I'll refrain from turning this into a K Love lovefest (though those that follow me on Twitter know how difficult that is) and just remind you of my favorite DFS slogan. "When Kevin Love plays, he plays for me." You can use it, too.
Another takeaway is that Durant has surprisingly not been worth his tag lately. Hopefully, his salary comes down to account for the fact that with Russell Westbrook back and ballin', Durant is no longer the Thunder's only option.
When Love was the second-highest priced player, he met value 2-of-2 nights. James and Melo both exceeded value 4-of-8 times in that spot, while Curry was 0-for-1 and Davis was 1-of-2. Too many players occupied the second- and third-most expensive slots to list them all, but a couple stand out. Blake Griffin was most often the third option, exceeding value 3-of-7 nights. Al Jefferson and LaMarcus Aldridge went 1-for-5 and 1-of-4, respectively, while Curry was 0-for-4 in the 3rd slot.
As I was collecting this data, I also noted whether players in a very similar salary range, such as the fourth- to seventh-most expensive options, exceeded value. These players included John Wall, Dwight Howard, Joakim Noah, James Harden, DeMarcus Cousins, and Kyrie Irving, as well as a few I've mentioned who were also in the Top 3 salary spots. Typically, at least one of these guys exceeded value, and it was often The Brow, Anthony Davis, who exceeded value seven times when he wasn't one of the Top 3 most expensive options. Irving made it four times, and Jefferson five.

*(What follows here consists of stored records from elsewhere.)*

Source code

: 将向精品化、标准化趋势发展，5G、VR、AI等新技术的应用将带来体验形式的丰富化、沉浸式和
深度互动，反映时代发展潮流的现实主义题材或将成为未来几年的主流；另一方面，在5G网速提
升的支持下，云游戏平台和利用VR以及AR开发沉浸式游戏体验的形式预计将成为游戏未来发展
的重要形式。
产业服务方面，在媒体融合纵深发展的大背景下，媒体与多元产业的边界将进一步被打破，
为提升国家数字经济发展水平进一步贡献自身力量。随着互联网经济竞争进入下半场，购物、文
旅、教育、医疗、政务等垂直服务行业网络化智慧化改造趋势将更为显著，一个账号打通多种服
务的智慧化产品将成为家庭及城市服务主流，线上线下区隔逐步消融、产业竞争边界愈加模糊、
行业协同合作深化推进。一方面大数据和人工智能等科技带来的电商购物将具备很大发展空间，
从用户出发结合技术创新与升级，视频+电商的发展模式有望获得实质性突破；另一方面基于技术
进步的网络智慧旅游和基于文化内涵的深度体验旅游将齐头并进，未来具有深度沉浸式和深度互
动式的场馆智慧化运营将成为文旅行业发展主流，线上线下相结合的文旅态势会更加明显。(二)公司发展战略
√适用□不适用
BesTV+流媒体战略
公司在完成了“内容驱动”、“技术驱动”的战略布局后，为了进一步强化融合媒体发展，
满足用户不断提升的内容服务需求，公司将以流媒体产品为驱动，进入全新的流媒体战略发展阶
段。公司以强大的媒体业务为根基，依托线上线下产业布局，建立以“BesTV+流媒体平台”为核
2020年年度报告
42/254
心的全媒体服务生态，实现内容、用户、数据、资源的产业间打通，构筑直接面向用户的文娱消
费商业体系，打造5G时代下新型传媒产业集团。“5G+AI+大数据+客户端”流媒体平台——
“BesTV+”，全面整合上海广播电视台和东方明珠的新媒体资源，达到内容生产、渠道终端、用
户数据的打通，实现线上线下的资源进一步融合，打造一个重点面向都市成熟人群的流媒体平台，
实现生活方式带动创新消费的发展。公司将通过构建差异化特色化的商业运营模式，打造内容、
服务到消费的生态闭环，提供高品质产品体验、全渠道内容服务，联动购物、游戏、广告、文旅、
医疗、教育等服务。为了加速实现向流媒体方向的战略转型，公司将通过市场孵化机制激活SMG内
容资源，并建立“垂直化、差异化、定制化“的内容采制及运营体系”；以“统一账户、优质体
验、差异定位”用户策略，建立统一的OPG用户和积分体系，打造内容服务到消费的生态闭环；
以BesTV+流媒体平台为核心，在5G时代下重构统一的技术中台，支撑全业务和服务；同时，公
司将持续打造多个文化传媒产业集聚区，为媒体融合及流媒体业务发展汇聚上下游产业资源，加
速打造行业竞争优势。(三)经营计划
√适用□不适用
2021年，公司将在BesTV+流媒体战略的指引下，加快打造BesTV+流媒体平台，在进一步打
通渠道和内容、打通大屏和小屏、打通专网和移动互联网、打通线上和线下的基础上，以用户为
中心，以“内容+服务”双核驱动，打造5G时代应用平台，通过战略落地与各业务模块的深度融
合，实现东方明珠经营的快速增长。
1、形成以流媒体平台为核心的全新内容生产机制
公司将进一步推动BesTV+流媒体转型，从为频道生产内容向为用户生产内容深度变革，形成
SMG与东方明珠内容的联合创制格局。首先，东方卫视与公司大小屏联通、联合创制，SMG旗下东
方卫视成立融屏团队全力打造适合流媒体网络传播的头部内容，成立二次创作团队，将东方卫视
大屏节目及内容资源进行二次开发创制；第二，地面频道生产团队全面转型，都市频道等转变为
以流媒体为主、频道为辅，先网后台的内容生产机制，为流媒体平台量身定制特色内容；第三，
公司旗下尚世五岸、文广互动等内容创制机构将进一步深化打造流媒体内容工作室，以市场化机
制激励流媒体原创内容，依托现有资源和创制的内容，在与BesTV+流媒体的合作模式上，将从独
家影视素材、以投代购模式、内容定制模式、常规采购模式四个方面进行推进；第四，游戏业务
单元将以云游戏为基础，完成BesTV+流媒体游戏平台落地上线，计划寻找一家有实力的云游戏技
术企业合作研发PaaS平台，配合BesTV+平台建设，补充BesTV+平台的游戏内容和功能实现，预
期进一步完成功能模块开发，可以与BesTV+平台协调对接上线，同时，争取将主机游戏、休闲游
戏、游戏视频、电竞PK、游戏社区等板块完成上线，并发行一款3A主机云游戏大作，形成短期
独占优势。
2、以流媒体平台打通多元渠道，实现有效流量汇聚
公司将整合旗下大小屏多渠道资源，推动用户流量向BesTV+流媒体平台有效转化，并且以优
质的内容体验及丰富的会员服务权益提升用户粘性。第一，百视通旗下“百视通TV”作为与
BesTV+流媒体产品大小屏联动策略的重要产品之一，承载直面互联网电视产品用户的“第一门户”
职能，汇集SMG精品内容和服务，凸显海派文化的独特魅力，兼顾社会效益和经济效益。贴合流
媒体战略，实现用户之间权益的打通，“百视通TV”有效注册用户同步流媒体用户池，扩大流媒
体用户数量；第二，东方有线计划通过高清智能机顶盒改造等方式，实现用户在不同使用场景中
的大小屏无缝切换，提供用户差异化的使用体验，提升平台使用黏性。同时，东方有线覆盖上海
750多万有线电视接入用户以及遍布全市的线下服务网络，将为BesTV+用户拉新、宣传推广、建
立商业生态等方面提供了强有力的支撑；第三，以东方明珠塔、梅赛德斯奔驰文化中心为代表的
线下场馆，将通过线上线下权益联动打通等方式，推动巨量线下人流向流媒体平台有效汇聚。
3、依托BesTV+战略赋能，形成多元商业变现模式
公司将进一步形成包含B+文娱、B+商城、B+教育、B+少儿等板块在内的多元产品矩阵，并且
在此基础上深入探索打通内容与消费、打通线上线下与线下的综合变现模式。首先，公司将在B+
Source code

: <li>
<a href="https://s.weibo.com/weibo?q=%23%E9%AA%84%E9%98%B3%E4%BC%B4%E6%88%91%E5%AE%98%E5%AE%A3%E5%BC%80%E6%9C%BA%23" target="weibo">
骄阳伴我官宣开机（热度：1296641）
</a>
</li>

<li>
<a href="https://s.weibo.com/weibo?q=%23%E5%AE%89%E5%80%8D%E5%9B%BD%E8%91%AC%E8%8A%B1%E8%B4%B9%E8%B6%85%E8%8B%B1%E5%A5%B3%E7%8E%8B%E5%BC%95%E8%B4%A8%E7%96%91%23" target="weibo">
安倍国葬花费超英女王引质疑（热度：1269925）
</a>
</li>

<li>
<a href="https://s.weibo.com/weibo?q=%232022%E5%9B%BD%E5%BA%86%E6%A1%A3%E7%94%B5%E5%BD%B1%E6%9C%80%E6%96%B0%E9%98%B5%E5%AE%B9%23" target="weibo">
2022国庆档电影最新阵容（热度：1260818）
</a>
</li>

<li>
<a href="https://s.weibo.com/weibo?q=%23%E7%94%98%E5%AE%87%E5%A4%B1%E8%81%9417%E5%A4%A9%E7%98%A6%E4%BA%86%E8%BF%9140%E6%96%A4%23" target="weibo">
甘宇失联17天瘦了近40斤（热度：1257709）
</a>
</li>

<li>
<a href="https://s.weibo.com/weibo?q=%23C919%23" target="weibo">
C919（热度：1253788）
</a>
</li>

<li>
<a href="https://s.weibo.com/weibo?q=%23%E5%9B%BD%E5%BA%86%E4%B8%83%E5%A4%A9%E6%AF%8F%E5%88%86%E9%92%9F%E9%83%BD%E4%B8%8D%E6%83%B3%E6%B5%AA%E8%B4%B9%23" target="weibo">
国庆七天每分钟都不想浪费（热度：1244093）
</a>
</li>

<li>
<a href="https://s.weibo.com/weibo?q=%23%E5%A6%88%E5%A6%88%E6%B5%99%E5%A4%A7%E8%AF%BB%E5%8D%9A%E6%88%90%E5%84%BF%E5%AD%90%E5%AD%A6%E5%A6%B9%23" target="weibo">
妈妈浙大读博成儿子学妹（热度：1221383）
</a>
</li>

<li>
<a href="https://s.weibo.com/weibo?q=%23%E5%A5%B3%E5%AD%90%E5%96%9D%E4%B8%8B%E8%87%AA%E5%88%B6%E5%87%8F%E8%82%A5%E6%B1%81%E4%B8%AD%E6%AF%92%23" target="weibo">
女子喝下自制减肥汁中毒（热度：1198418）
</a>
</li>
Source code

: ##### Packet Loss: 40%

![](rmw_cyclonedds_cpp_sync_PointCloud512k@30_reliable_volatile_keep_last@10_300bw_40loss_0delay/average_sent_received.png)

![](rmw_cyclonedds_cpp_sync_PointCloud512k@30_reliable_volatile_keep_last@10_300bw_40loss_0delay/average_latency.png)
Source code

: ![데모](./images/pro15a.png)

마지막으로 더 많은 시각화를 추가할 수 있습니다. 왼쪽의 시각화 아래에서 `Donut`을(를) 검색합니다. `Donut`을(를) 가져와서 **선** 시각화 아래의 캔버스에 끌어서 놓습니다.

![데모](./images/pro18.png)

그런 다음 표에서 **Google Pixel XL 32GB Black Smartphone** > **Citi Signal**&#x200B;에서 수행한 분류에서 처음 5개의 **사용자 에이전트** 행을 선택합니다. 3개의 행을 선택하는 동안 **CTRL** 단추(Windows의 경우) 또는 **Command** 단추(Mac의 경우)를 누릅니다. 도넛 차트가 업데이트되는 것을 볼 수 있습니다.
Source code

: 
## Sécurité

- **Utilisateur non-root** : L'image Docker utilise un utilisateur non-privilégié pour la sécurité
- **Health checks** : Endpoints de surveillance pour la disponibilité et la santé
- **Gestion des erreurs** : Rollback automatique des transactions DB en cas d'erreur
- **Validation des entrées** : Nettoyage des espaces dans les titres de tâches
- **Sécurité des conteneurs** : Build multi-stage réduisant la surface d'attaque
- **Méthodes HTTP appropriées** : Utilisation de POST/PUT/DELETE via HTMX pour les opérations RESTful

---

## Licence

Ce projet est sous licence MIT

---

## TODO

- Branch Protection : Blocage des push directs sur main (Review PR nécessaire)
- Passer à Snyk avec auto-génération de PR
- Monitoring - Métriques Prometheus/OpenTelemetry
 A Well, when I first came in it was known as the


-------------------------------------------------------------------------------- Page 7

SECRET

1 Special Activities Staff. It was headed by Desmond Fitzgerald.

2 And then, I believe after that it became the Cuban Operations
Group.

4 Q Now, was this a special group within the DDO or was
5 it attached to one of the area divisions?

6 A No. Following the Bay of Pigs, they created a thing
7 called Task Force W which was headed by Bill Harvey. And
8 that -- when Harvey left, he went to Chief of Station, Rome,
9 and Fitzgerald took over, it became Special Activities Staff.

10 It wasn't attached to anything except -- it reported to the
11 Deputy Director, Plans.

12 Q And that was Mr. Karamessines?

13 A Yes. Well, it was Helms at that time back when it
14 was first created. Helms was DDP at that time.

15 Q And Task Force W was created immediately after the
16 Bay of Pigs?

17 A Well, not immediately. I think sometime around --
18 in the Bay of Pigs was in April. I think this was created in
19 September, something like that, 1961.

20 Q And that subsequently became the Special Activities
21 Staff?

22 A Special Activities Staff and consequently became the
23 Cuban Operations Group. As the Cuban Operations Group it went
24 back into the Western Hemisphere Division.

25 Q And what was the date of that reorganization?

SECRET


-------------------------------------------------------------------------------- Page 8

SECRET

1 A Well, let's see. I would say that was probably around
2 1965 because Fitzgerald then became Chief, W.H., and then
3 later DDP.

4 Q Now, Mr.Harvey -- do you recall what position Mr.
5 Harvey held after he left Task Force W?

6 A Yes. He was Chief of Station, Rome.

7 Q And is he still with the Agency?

Getting back to the original question, and goal, which is to give you actionable advice about whether to spend up for the top salary option, the answer is sometimes. I'll continue to pay for Love but wait for Durant's price to come down. And this is really the crux of the issue. Every player is worth playing at the right price (except maybe Brandon Jennings). I choose to play exclusively on sites that adjust salaries frequently. It's more competitive, but it's also more fair. If you play a site that rarely adjusts salaries, you get to use Davis, Jefferson, and others at a discount for a longer time, but you also basically can't use a stud like Kevin Durant. If you play multiple sites, this is really something to be attuned to because Durant has been exceeding value on sites that have downgraded his salary to a more appropriate range since Westbrook came back.
When you make your choice to pay up or not, you'll factor in things like the opponent, number of days rest, home or away, etc. Just like whether the strip steak comes with the good garlic mashed potatoes, while the filet that comes with steamed zucchini might influence your restaurant decision, your calls in DFS will likely come down to more than price. When it does come to price, though, Love is the only player worth paying maximum salary for right now, which makes me very happy.
I'll be on vacation next week, so look for more DFS strategy Mar. 25, and be sure to follow me on Twitter for sand and sea pics, especially if you live in the Northeast, which is expecting a foot of snow to fall hours after I board my plane Wednesday. Wishing you all the DFS success while I'm away.
*All of the numbers used in this project are from FanDuel.